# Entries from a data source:
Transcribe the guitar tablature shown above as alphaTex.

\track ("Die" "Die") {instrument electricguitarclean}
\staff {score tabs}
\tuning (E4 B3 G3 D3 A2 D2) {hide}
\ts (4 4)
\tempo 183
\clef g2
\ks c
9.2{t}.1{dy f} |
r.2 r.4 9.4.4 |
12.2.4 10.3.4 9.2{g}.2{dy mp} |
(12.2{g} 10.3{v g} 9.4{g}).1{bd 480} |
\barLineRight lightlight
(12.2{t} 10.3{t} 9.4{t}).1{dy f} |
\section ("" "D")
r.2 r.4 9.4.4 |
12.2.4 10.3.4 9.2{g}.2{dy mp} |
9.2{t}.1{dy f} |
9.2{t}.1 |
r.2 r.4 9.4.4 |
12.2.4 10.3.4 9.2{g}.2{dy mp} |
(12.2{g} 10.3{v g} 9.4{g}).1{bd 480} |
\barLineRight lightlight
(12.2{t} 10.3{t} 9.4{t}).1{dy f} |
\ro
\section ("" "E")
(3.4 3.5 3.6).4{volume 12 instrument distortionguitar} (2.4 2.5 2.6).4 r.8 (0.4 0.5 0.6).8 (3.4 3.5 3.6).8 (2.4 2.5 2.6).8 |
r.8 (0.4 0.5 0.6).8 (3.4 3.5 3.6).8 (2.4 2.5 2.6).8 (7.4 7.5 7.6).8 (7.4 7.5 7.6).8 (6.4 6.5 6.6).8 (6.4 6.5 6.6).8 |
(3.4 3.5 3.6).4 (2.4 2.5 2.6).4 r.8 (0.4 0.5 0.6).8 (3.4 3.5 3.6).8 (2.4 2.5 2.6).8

# What is needed:
Pull out each line of the entries above that contains the string "instrument". Case counts.

# Solution to this problem:
\track ("Die" "Die") {instrument electricguitarclean}
(3.4 3.5 3.6).4{volume 12 instrument distortionguitar} (2.4 2.5 2.6).4 r.8 (0.4 0.5 0.6).8 (3.4 3.5 3.6).8 (2.4 2.5 2.6).8 |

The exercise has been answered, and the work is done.